Levosulpiride

Clinical data
- Trade names: Dislep, Sulpepta, others
- Other names: L-Sulpiride; S-(–)-Sulpiride; RV-12309
- Routes of administration: Oral
- ATC code: N05AL07 (WHO) ;

Identifiers
- IUPAC name N-[[(2S)-1-ethylpyrrolidin-2-yl]methyl]-2-methoxy-5-sulfamoylbenzamide;
- CAS Number: 23672-07-3;
- PubChem CID: 688272;
- IUPHAR/BPS: 958;
- DrugBank: DB16021;
- ChemSpider: 599749;
- UNII: JTG7R315LK;
- KEGG: D07312;
- ChEBI: CHEBI:64119;
- ChEMBL: ChEMBL267044;
- CompTox Dashboard (EPA): DTXSID0042583;

Chemical and physical data
- Formula: C_{15}H_{23}N_{3}O_{4}S
- Molar mass: 341.43 g·mol^{−1}
- 3D model (JSmol): Interactive image;
- SMILES CCN1CCC[C@H]1CNC(=O)C2=C(C=CC(=C2)S(=O)(=O)N)OC;
- InChI InChI=1S/C15H23N3O4S/c1-3-18-8-4-5-11(18)10-17-15(19)13-9-12(23(16,20)21)6-7-14(13)22-2/h6-7,9,11H,3-5,8,10H2,1-2H3,(H,17,19)(H2,16,20,21)/t11-/m0/s1; Key:BGRJTUBHPOOWDU-NSHDSACASA-N;

= Levosulpiride =

Dopamine antagonist medication

Levosulpiride, sold under the brand names Dislep and Sulpepta among others, is a dopamine antagonist medication which is used in the treatment of psychotic disorders like schizophrenia, major depressive disorder, nausea and vomiting, and gastroparesis. It is taken by mouth.

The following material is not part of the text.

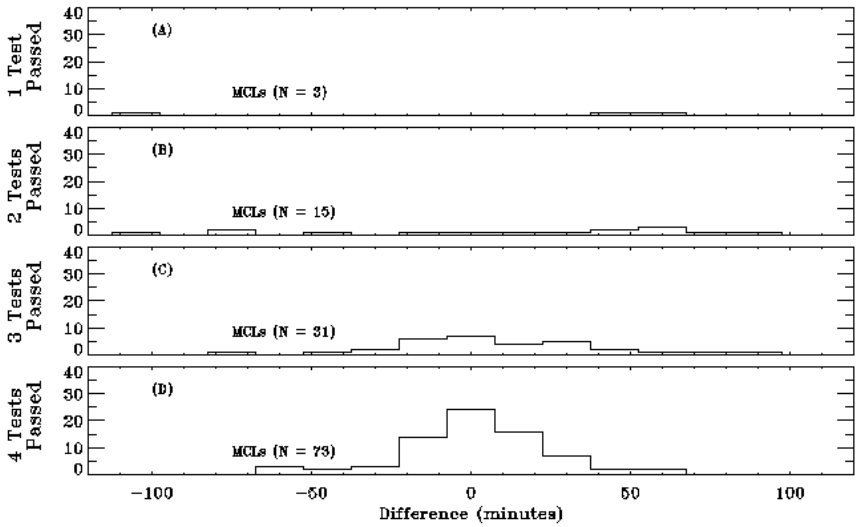
Fig. 5. Histograms of 1t 0 =[ t B *(test)– t B (auto)], similar to those shown in Fig. 4, but now for the number of N (total)=122 MCLs of Data Set #2 that passed a given number of tests, up to the full number of four, for the 5min averages. For example, Fig. 2b reveals that 15 events passed two tests, and (B) here shows the 15 specific 1t 0 ’s that were associated with those 15 cases. Likewise, Fig. 2b reveals that 17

It is a selective antagonist of the dopamine D_{2} receptor and an agonist of the serotonin 5-HT_{4} receptor. Chemically, it is a benzamide and the (S)-(−)-enantiomer of sulpiride.

Levosulpiride is marketed widely throughout the world, including in Europe, South Korea, Latin America, India, and Pakistan. It is not available in the United States or the United Kingdom.

== Medical uses ==
Levosulpiride is used in the treatment of:

- Psychosis
- Negative symptoms of schizophrenia
- Major depressive disorder
- Anxiety disorders
- Dysthymia
- Vertigo
- Nausea and vomiting
- Gastroparesis
- Dyspepsia
- Irritable bowel syndrome
- Premature ejaculation

Levosulpiride is not currently licensed for treatment of premature ejaculation in the United Kingdom or other European countries.

==Side effects ==
Side effects of levosulpiride include amenorrhea, gynecomastia, galactorrhea, changes in libido, and neuroleptic malignant syndrome. In the United States, as of 2013 only one case of adverse reaction to levosulpiride had been recorded on the FDA Adverse Event Reporting System Database. A case of rapid-onset resistant dystonia caused by low-dose levosulpiride was reported in India.

==Pharmacology==
===Pharmacodynamics===
Levosulpiride is a selective dopamine D_{2} receptor antagonist. The drug has also been found to act as a moderate agonist of the serotonin 5-HT_{4} receptor. It is said to have antipsychotic, antidepressant, antiemetic, and gastroprokinetic effects.

==Chemistry==
Levosulpiride is a substituted benzamide derivative. It is the levorotatory enantiomer of sulpiride. Other benzamide derivatives include amisulpride, metoclopramide, tiapride, sultopride, and veralipride, among others.